Newsom stressed the mobile test sites are not meant to replace a phone call to your doctor or a trip to urgent care if you have a real need. They are designed for people who have developed mild symptoms or who are part of a vulnerable population, such as seniors, who may be concerned about their status. If your symptoms are serious, call your doctor's office or 911 and explain your situation so they can prepare for your arrival.

Newsom said he hopes the mobile test site model will be something that can expand to other counties and possibly other states.


California has conducted 8,316 tests so far between its 19 labs, hospitals from Stanford to the University of California system to City of Hope, and the private lab Quest in San Juan Capistrano. Quest is operating only one lab in California right now and conducting about 1,200 tests per day. They hope to ramp up capacity to 5,500 a day in the next week as they bring on two additional labs.

Turnaround time on Quest notifications has been about 2-3 days, Newsom said.


Newsom also said the state is in deep negotiations with hospitals that were not in operation but could be brought online again. He said an announcement on which hospitals and when could be announced in the next few days.

The state currently has a capacity of 74,000 beds across 416 hospitals, along with a surge capacity of just shy of 9,000 beds, Newsom said. In terms of intensive care, the state has 11,500 ICU beds, which includes children's hospitals.

These new hospitals are "sizable assets" that will increase capacity by a minimum of 750 beds in "world-class settings," Newsom said.In terms of equipment, the state's hospitals combined have 7,587 ventilators.

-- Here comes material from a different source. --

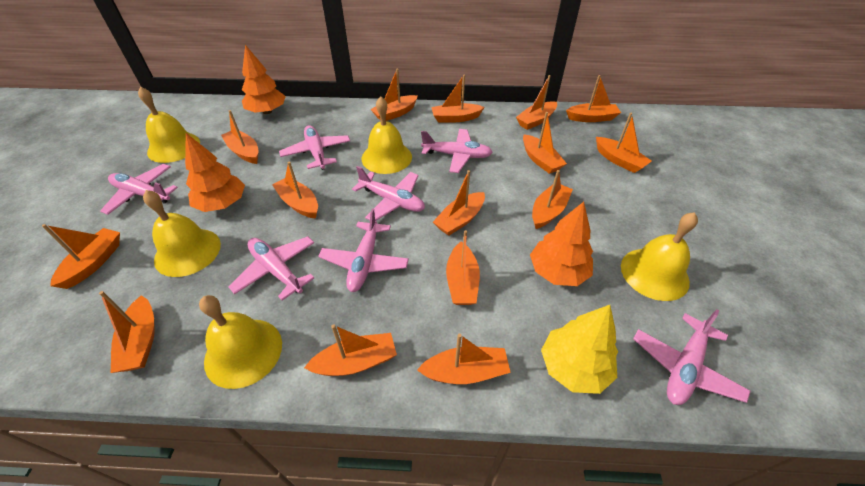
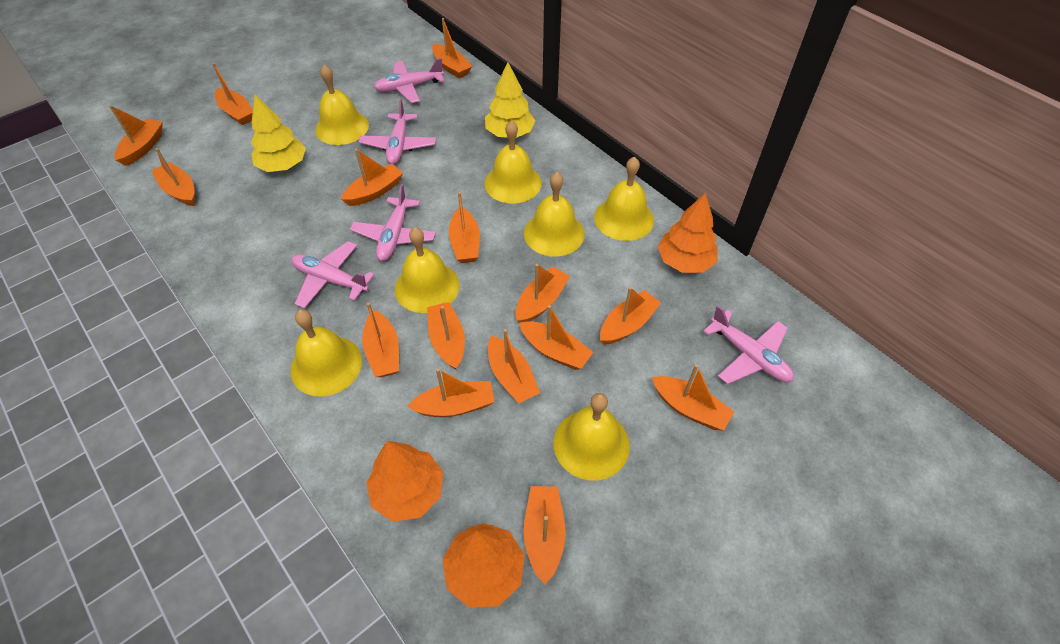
pink plane: [100,164,178,215] [228,236,314,300] [279,125,350,170] [318,209,409,292] [352,166,425,221] [421,129,493,173] [633,309,751,405] = 7 -> [291,241,375,309] [350,184,436,261] [359,99,436,165] [374,58,444,103] [703,305,794,384] = 5
yellow bell: [138,87,200,163] [143,190,221,277] [199,295,282,389] [362,97,412,174] [621,212,698,301] = 5 -> [291,309,362,397] [315,65,369,145] [395,227,460,313] [484,120,542,204] [524,172,585,257] [554,393,630,481] [594,156,654,241] = 7
yellow tree: [541,305,618,394] = 1 -> [251,95,306,172] [485,62,536,138] = 2

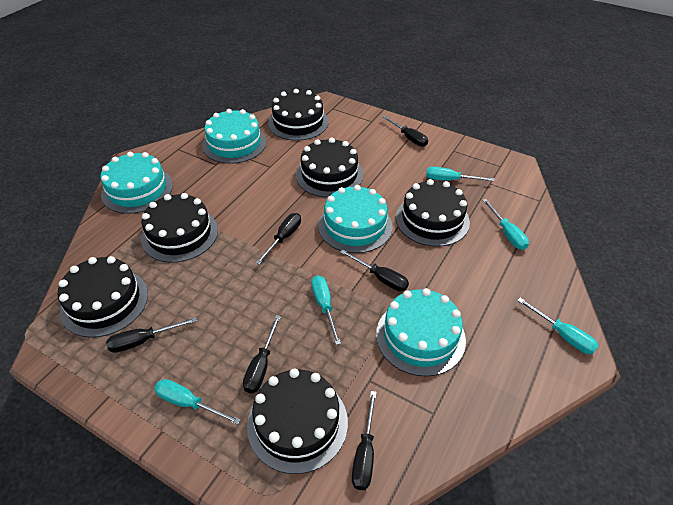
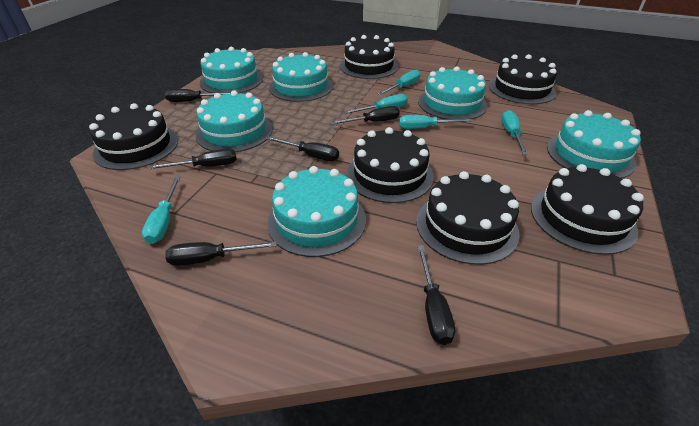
turquoise cake: [100,152,173,214] [202,109,266,164] [318,185,392,253] [376,288,466,377] = 4 -> [195,90,273,152] [199,47,263,93] [267,166,366,257] [269,52,333,102] [418,66,488,120] [547,110,641,179] = 6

The state is also procuring new ventilators and has an additional cache of roughly 900 ventilators through other partners that can be put into use.


The state is actively procuring motels and hotels to covert into temporary shelters, Newsom said. As a small example, he cited an additional 450 trailers that have been identified and that will be dispersed to critical points across the state.

He also said efforts are being made within existing shelters to ensure proper social distancing practices are being followed.

The state has an estimated 108,000 people living unsheltered, and Newsom said the state needs to meet this moment aggressively to protect those who are most vulnerable on our streets. He said 13 different task force teams are working around the clock on the issue.


Newsom said 51% of the state's school districts have closed, including 24 of the 25 largest districts. That means as many as 85% of the students in California's schools are no longer going to school, he said.

The state is currently vetting and validating all kinds of private and public sector solutions for continuing education remotely.

On Tuesday, the state plans to release detailed guidelines to help both those schools that have closed and those that remain open, Newsom said.


L.A. Mayor Eric Garcetti issued a statement shortly after Newsom's address. "Everything we do right now will determine the outcome of this crisis, and we can save lives if we stay calm, care for one another, and take forceful steps to protect our communities," the mayor said. "That's why we must follow the guidelines laid out by Gov. Newsom, build on them for local needs, and put the health and safety of the most vulnerable above all else."